Japanese insurance companies
Although the trust banks manage over 60 percent of the ¥40 trillion in Japan's private pension assets, life insurers pick up most of the rest.
Japan's insurance industry differs from America's because the Japanese industry is much more protected and regulated. The Japanese insurance industry is separated into life insurance and casualty insurance. The same firm may not yet underwrite services in both sectors.
The insurance industry is very concentrated. Whereas America has over 2,200 life and 3,900 casualty insurers, Japan only has about 25 life and 25 domestic casualty insurers. This high degree of concentration makes it easier for collusion, and insurance cartels are even allowed under the Insurance Business Act.
For example once a year the life insurance cartel gets together, finds the dividend payout rate that everyone can afford and the premium rate everyone needs for profitability. Results of the cartel's meeting are then published in the press. Such a practice would probably bring out calls for anti-trust action in the United States, but in Japan it is a non-event.
This concentration also leads to large firms. Japan is home to the world's largest life insurer, Nippon Life, which has assets of over $240 billion. The world's second largest life insurer, America's Prudential, has assets of $200 billion.
Because mortality rates for large numbers of people are predictable, life insurers can collect and invest funds on a long-term basis. This long-term investment outlook is seen when looking at the asset mix of the life insurance companies.
Long-term loans, at 40 percent, are the largest chunk of life insurers' assets. In 1979 however, this figure was nearly 60 percent. Thus life insurers face the same problem that the city banks do. Their favorite loan customers - large corporations - are finding it cheaper to obtain debt directly through bonds.
Next 20 percent of life insurer's assets are invested in stocks. As a group, life insurers are the largest holders of stock in Japan, with commercial banks second. Life insurers hold about 15 percent of all of Japan's publicly held equity, while banks hold about 10 percent.
However partly because of quirky regulations, the life insurers are becoming increasingly unwilling to invest in stocks. Even with the recent crash in the Tokyo stock market, Japanese stocks have been good investments with lots of capital appreciation over the decades.
Nevertheless Japanese stocks still have miserly yields. This is a problem for life insurers because they can pay dividends only out of income streams, not out of capital gains.
Thus although life insurers are sitting on huge amounts of unrealized capital gains in stocks, they cannot turn these gains into dividend payments.
This accounts for some otherwise questionable investment behavior of Japanese life insurers. For example life insurers bought billions of dollars worth of unhedged, long-term US treasury bonds in the 1980s.

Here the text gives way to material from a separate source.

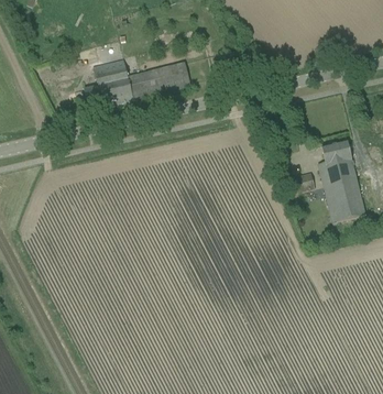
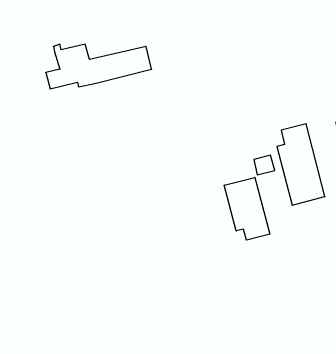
building: none -> [224,177,270,240]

When the value of these bonds dropped due to the dollar's devaluation, the insurers lost a bundle. But they didn't care because the bonds, which had an interest rate much higher than that available in Japan, provided large coupon payments which the insurers used to pay off their policy holders.
Thus because of the low dividend yield on stocks, Japanese life insurers will increasingly invest only in the stock of those companies in the same keiretsu. By doing so, life insurers cement relationships where the insurer can provide loans and sell its products to firms of the same keiretsu.
These products are becoming harder to sell, however. For a long time life insurers could offer investments that paid dividends much higher than similar products offered by other institutions like banks. These insurance products were merely savings vehicles like annuities and not life insurance.
The problem is that deregulation is increasing competition. Regulators have forced life insurers to reduce their rates of return, and now banks can offer deregulated deposits with higher interest rates. This caused premium collections to fall. In 1993 alone, personal annuity insurance collections fell 14 percent.
Thus for reasons of diversification, the life insurers may be interested in acquiring some of their fellow casualty insurers. Although this was impossible in the past, it may be allowed soon.
Casualty insurers have reason to fear deregulation because the life insurers are much larger than the casualty insurers. Life insurers - with total assets of ¥150 trillion - have more than five times the assets of the casualty insurers.
Casualty insurers derive 65 percent of their revenues from auto insurance. Automobile insurance - again with the help of a cartel - is quite profitable in safe and cautious Japan. Because casualty insurers must be able to meet unpredictable disasters, they invest most of their assets in short-term instruments, and the assets of Japanese casualty insurers reflect this.
Foreign insurers hold no more than three percent of the Japanese insurance business. In life insurance, a joint venture between Seibu and All State is notable, while in casualty insurance, AIU and CIGNA are among the leaders.